Settima domenica durante l’anno

Lv 19,1-2.17-18/ 1Cor 3,16-23/ Mt 5,38-48

Una storia nuova

Tutto è nostro: Paolo, Apollo, Cefa, il mondo, la vita, la morte, il presente, il futuro.

Papa Francesco, o Papa Benedetto, il movimento che mi ha accompagnato a Cristo, quel maestro di vita spirituale, quella straordinaria esperienza in parrocchia, il mio cammino di fede, diremmo oggi.

Tutto è nostro, ma noi siamo di Cristo e Cristo è di Dio.

Questo possiamo fare per tornare ad essere credenti credibili.

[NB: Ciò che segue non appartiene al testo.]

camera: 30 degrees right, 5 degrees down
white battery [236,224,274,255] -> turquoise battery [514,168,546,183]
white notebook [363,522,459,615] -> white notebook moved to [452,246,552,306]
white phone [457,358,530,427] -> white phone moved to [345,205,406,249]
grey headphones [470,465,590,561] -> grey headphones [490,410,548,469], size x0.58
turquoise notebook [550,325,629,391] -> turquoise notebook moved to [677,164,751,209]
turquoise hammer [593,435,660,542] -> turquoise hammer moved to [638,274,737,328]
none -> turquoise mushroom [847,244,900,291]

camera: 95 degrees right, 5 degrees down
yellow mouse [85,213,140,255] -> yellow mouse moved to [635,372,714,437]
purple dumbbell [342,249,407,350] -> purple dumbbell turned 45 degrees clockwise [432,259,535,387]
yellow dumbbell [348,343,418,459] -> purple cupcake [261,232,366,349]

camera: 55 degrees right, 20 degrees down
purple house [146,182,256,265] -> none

Discepoli. Cioè seguire gli insegnamenti del Maestro. Senza infingimenti, senza glosse, senza “ma”, senza annacquare, senza ridurre l’incontro a dottrina, a etica, a ragionamento, a politica.

E Cristo, a conclusione dell’immenso discorso delle Beatitudini, dopo avere chiesto a chi cerca la felicità di fidarsi, di crederci, alza il tiro.

Ha ragione, il Signore: se facciamo quello che fanno tutti, se amiamo chi ci ama, se perdoniamo chi poi ci perdona, se prestiamo a chi sappiamo di restituirà, che facciamo di straordinario?

Se il cristianesimo diventa una scipita ricetta per fare i bravi ragazzi, chi mai ne sarà sedotto?

Il mondo è pieno di buon senso. Più o meno.

Il cristiano, quindi, sarebbe solo un brav’uomo più ragionevole degli altri?

In cosa consiste, se esiste, la differenza cristiana?

Non basta il buon senso. Non mi basta il buon senso.

il mondo ha bisogno (urgente) di santità.

Della santità di Dio che si rifletta nel nostro sguardo, nelle nostre parole, nei nostri gesti.

Di diventare santi perché il Signore nostro Dio è il Santo (Lv 19,1).